President of the Brazilian Labour Party
- In office 11 February 2022 – 29 March 2022
- Preceded by: Graciela Nienov
- Succeeded by: Kassyo Santos Ramos

Personal details
- Born: 12 February 1973 (age 53)
- Party: Democratic Renewal Party (since 2023)
- Other political affiliations: Brazilian Labour Party (1998–2023)
- Relatives: Cristiane Brasil (sister-in-law) Roberto Jefferson (father-in-law)

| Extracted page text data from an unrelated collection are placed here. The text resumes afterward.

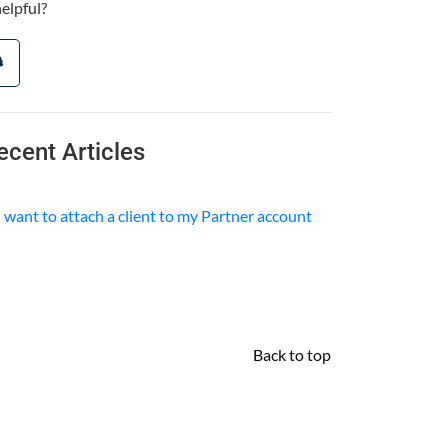
helpful?
ecent Articles
I want to attach a client to my Partner account
Back to top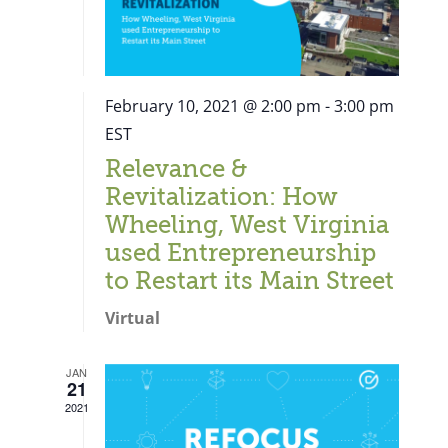
February 10, 2021 @ 2:00 pm
-
3:00 pm
EST
Relevance &
Revitalization: How
Wheeling, West Virginia
used Entrepreneurship
to Restart its Main Street
Virtual
JAN
21
Close
2021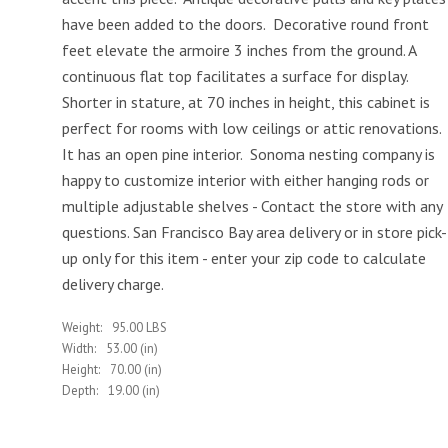
have been added to the doors. Decorative round front
feet elevate the armoire 3 inches from the ground. A
continuous flat top facilitates a surface for display.
Shorter in stature, at 70 inches in height, this cabinet is
perfect for rooms with low ceilings or attic renovations.
It has an open pine interior. Sonoma nesting company is
happy to customize interior with either hanging rods or
multiple adjustable shelves - Contact the store with any
questions. San Francisco Bay area delivery or in store pick-
up only for this item - enter your zip code to calculate
delivery charge.
Weight:
95.00 LBS
Width:
53.00 (in)
Height:
70.00 (in)
Depth:
19.00 (in)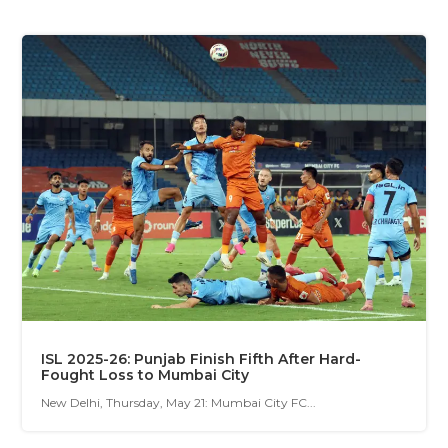
ISL 2025-26: Punjab Finish Fifth After Hard-
Fought Loss to Mumbai City
New Delhi, Thursday, May 21: Mumbai City FC...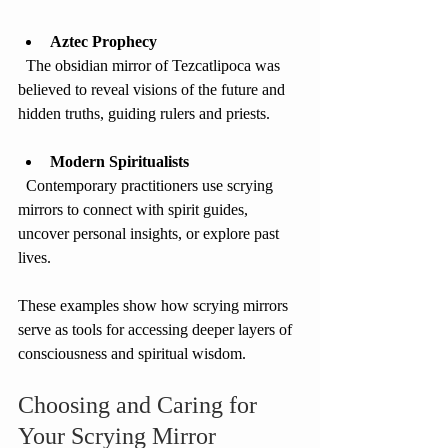
Aztec Prophecy
  The obsidian mirror of Tezcatlipoca was 
believed to reveal visions of the future and 
hidden truths, guiding rulers and priests.
Modern Spiritualists
  Contemporary practitioners use scrying 
mirrors to connect with spirit guides, 
uncover personal insights, or explore past 
lives.
These examples show how scrying mirrors 
serve as tools for accessing deeper layers of 
consciousness and spiritual wisdom.
Choosing and Caring for 
Your Scrying Mirror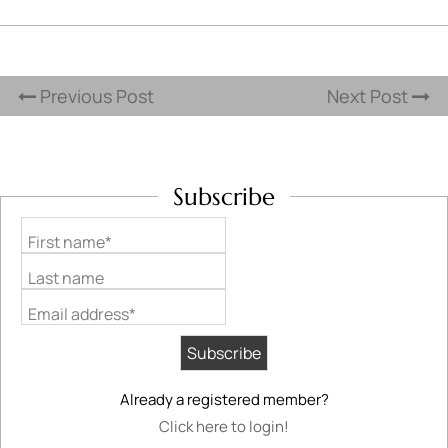
Previous Post
Next Post
Subscribe
First name*
Last name
Email address*
Already a registered member?
Click here to login!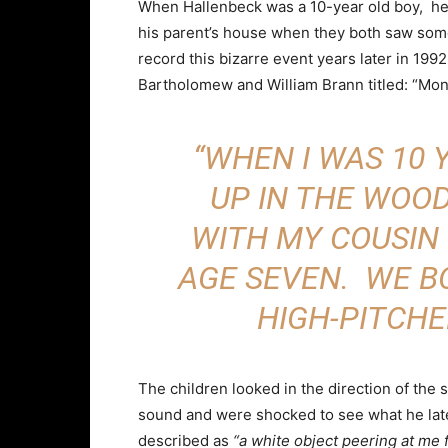
When Hallenbeck was a 10-year old boy, he 
his parent’s house when they both saw som
record this bizarre event years later in 19
Bartholomew and William Brann titled: “Mon
“WHEN I WAS 10 Y
UP IN THE WOO
WITH MY COUSIN
AGE SEVEN. WE B
HIGH-PITCHE
The children looked in the direction of the 
sound and were shocked to see what he lat
described as
“a white object peering at me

= Marcus Vinícius Neskau =

Brazilian politician (born 1973)

Marcus Vinícius de Vasconcelos Ferreira (born 12 February 1973), better known as Marcus Vinícius Neskau, is a Brazilian politician serving as treasurer of the Democratic Renewal Party since 2023. In 2022, he served as president of the Brazilian Labour Party. From 2008 to 2022, he was a member of the Legislative Assembly of Rio de Janeiro. From 2013 to 2014, he served as secretary of healthy aging and quality of life of Rio de Janeiro. In the 2022 general election, he was a candidate for the Chamber of Deputies. He is the son-in-law of Roberto Jefferson and the brother-in-law of Cristiane Brasil.